Researchers at the Garvan Institute in New South Wales, Australia, discovered novel cancer mutations in non-coding DNA, often referred to as 'junk' DNA. This discovery has the potential to revolutionise cancer diagnosis and treatment. The study, published in the journal Nucleic Acids Research, identifies previously unknown mutations in areas of the genome that affect at least 12 cancers, including prostate, breast, and colorectal cancer.

Dr Amanda Khoury, the co-author of the study, highlighted that non-coding DNA constitutes 98% of the human genome, lacks protein production, and was previously considered insignificant. She stated that these DNA sections contain mutations that could lead to new approaches to treating cancer.

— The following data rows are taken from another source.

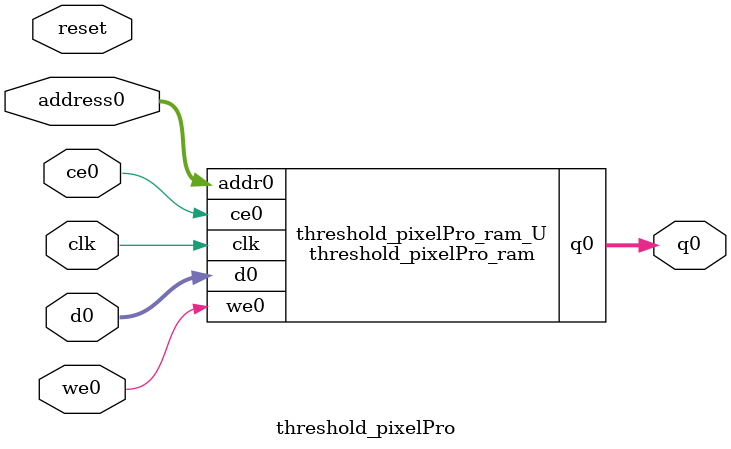
<source format=v>
`timescale 1 ns / 1 ps
module threshold_pixelPro_ram (addr0, ce0, d0, we0, q0,  clk);

parameter DWIDTH = 32;
parameter AWIDTH = 8;
parameter MEM_SIZE = 256;

input[AWIDTH-1:0] addr0;
input ce0;
input[DWIDTH-1:0] d0;
input we0;
output reg[DWIDTH-1:0] q0;
input clk;

(* ram_style = "block" *)reg [DWIDTH-1:0] ram[0:MEM_SIZE-1];




always @(posedge clk)  
begin 
    if (ce0) 
    begin
        if (we0) 
        begin 
            ram[addr0] <= d0; 
        end 
        q0 <= ram[addr0];
    end
end


endmodule

`timescale 1 ns / 1 ps
module threshold_pixelPro(
    reset,
    clk,
    address0,
    ce0,
    we0,
    d0,
    q0);

parameter DataWidth = 32'd32;
parameter AddressRange = 32'd256;
parameter AddressWidth = 32'd8;
input reset;
input clk;
input[AddressWidth - 1:0] address0;
input ce0;
input we0;
input[DataWidth - 1:0] d0;
output[DataWidth - 1:0] q0;



threshold_pixelPro_ram threshold_pixelPro_ram_U(
    .clk( clk ),
    .addr0( address0 ),
    .ce0( ce0 ),
    .we0( we0 ),
    .d0( d0 ),
    .q0( q0 ));

endmodule


</source>
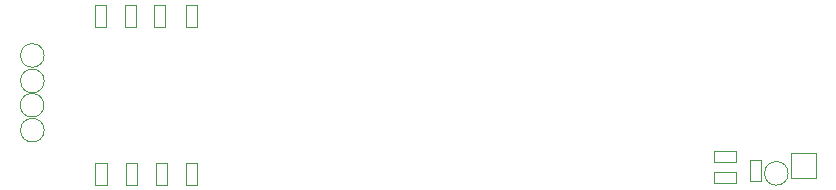
<source format=gbr>
%TF.GenerationSoftware,KiCad,Pcbnew,8.0.1*%
%TF.CreationDate,2024-06-02T23:47:43+02:00*%
%TF.ProjectId,Shawn_PCB_Business_card,53686177-6e5f-4504-9342-5f427573696e,rev?*%
%TF.SameCoordinates,Original*%
%TF.FileFunction,Other,User*%
%FSLAX46Y46*%
G04 Gerber Fmt 4.6, Leading zero omitted, Abs format (unit mm)*
G04 Created by KiCad (PCBNEW 8.0.1) date 2024-06-02 23:47:43*
%MOMM*%
%LPD*%
G01*
G04 APERTURE LIST*
%ADD10C,0.050000*%
G04 APERTURE END LIST*
D10*
%TO.C,TP2*%
X112506000Y-88900000D02*
G75*
G02*
X110506000Y-88900000I-1000000J0D01*
G01*
X110506000Y-88900000D02*
G75*
G02*
X112506000Y-88900000I1000000J0D01*
G01*
%TO.C,TP4*%
X112531400Y-91008200D02*
G75*
G02*
X110531400Y-91008200I-1000000J0D01*
G01*
X110531400Y-91008200D02*
G75*
G02*
X112531400Y-91008200I1000000J0D01*
G01*
%TO.C,D1*%
X124523400Y-93761200D02*
X125463400Y-93761200D01*
X124523400Y-95621200D02*
X124523400Y-93761200D01*
X125463400Y-93761200D02*
X125463400Y-95621200D01*
X125463400Y-95621200D02*
X124523400Y-95621200D01*
%TO.C,D4*%
X124548800Y-80403200D02*
X125488800Y-80403200D01*
X124548800Y-82263200D02*
X124548800Y-80403200D01*
X125488800Y-80403200D02*
X125488800Y-82263200D01*
X125488800Y-82263200D02*
X124548800Y-82263200D01*
%TO.C,TP5*%
X112531400Y-84683600D02*
G75*
G02*
X110531400Y-84683600I-1000000J0D01*
G01*
X110531400Y-84683600D02*
G75*
G02*
X112531400Y-84683600I1000000J0D01*
G01*
%TO.C,R5*%
X119392600Y-80422200D02*
X120332600Y-80422200D01*
X119392600Y-82282200D02*
X119392600Y-80422200D01*
X120332600Y-80422200D02*
X120332600Y-82282200D01*
X120332600Y-82282200D02*
X119392600Y-82282200D01*
%TO.C,C1*%
X172310800Y-93527200D02*
X173230800Y-93527200D01*
X172310800Y-95347200D02*
X172310800Y-93527200D01*
X173230800Y-93527200D02*
X173230800Y-95347200D01*
X173230800Y-95347200D02*
X172310800Y-95347200D01*
%TO.C,R3*%
X121983400Y-93761200D02*
X122923400Y-93761200D01*
X121983400Y-95621200D02*
X121983400Y-93761200D01*
X122923400Y-93761200D02*
X122923400Y-95621200D01*
X122923400Y-95621200D02*
X121983400Y-95621200D01*
%TO.C,R4*%
X119443400Y-93761200D02*
X120383400Y-93761200D01*
X119443400Y-95621200D02*
X119443400Y-93761200D01*
X120383400Y-93761200D02*
X120383400Y-95621200D01*
X120383400Y-95621200D02*
X119443400Y-95621200D01*
%TO.C,R2*%
X169222600Y-92748000D02*
X171082600Y-92748000D01*
X169222600Y-93688000D02*
X169222600Y-92748000D01*
X171082600Y-92748000D02*
X171082600Y-93688000D01*
X171082600Y-93688000D02*
X169222600Y-93688000D01*
%TO.C,D2*%
X116878000Y-93761200D02*
X117818000Y-93761200D01*
X116878000Y-95621200D02*
X116878000Y-93761200D01*
X117818000Y-93761200D02*
X117818000Y-95621200D01*
X117818000Y-95621200D02*
X116878000Y-95621200D01*
%TO.C,TP1*%
X112531400Y-86842601D02*
G75*
G02*
X110531400Y-86842601I-1000000J0D01*
G01*
X110531400Y-86842601D02*
G75*
G02*
X112531400Y-86842601I1000000J0D01*
G01*
%TO.C,R6*%
X121831000Y-80398800D02*
X122771000Y-80398800D01*
X121831000Y-82258800D02*
X121831000Y-80398800D01*
X122771000Y-80398800D02*
X122771000Y-82258800D01*
X122771000Y-82258800D02*
X121831000Y-82258800D01*
%TO.C,D3*%
X116852601Y-80433701D02*
X117792601Y-80433701D01*
X116852601Y-82293701D02*
X116852601Y-80433701D01*
X117792601Y-80433701D02*
X117792601Y-82293701D01*
X117792601Y-82293701D02*
X116852601Y-82293701D01*
%TO.C,TP3*%
X175523400Y-94665800D02*
G75*
G02*
X173523400Y-94665800I-1000000J0D01*
G01*
X173523400Y-94665800D02*
G75*
G02*
X175523400Y-94665800I1000000J0D01*
G01*
%TO.C,U1*%
X175759800Y-92938355D02*
X177909800Y-92938355D01*
X175759800Y-95088355D02*
X175759800Y-92938355D01*
X177909800Y-92938355D02*
X177909800Y-95088355D01*
X177909800Y-95088355D02*
X175759800Y-95088355D01*
%TO.C,R1*%
X169224600Y-94526000D02*
X171084600Y-94526000D01*
X169224600Y-95466000D02*
X169224600Y-94526000D01*
X171084600Y-94526000D02*
X171084600Y-95466000D01*
X171084600Y-95466000D02*
X169224600Y-95466000D01*
%TD*%
M02*

</source>
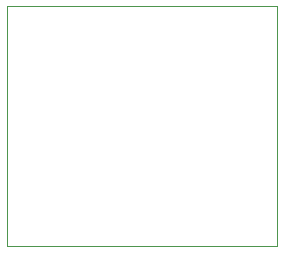
<source format=gm1>
%TF.GenerationSoftware,KiCad,Pcbnew,(6.0.5)*%
%TF.CreationDate,2022-05-30T11:24:42-06:00*%
%TF.ProjectId,PMOD_MEM,504d4f44-5f4d-4454-9d2e-6b696361645f,rev?*%
%TF.SameCoordinates,Original*%
%TF.FileFunction,Profile,NP*%
%FSLAX46Y46*%
G04 Gerber Fmt 4.6, Leading zero omitted, Abs format (unit mm)*
G04 Created by KiCad (PCBNEW (6.0.5)) date 2022-05-30 11:24:42*
%MOMM*%
%LPD*%
G01*
G04 APERTURE LIST*
%TA.AperFunction,Profile*%
%ADD10C,0.100000*%
%TD*%
G04 APERTURE END LIST*
D10*
X96520000Y-96520000D02*
X119380000Y-96520000D01*
X119380000Y-96520000D02*
X119380000Y-116840000D01*
X119380000Y-116840000D02*
X96520000Y-116840000D01*
X96520000Y-116840000D02*
X96520000Y-96520000D01*
M02*

</source>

The researchers concentrated on alterations in regions where a protein called CTCF binds. This protein helps to fold DNA into specific shapes, thereby controlling the activation of certain genes. Dr. Khoury says that these CTCF binding sites operate as genomic anchors. If these anchors fail, it may disturb the DNA's regular 3D structure, contributing to cancer.

To put this notion to the test, the researchers developed a new AI tool known as CTCF-INSITE. This programme predicts which CTCF sites are essential in 12 different forms of cancer. After analysing over 3,000 tumour samples from cancer patients, scientists discovered that these crucial locations were rife with mutations.

Dr. Wenhan Chen, the study's first author, found that all cancer samples included at least one mutation in these crucial CTCF locations. Dr. Khoury believes that these alterations most likely allow cancer cells to survive and spread. read.

These discoveries are significant since most cancer treatments target specific mutations that vary between tumours. However, Professor Susan Clark, the lead author of the study and head of Garvan's Cancer Epigenetics Lab, believes that we could design medicines that work across various cancer types due to the mutations in these CTCF sites in a variety of cancer forms.

The researchers intend to employ CRISPR gene editing to remove these mutations and determine how they affect cancer progression. Professor Clark anticipates that the mutations may reveal essential genes or pathways, enabling early cancer diagnosis or the development of innovative treatments.

This result demonstrates how artificial intelligence is assisting medical research by identifying critical information in enormous volumes of data. It represents a new area of cancer research with intriguing future prospects.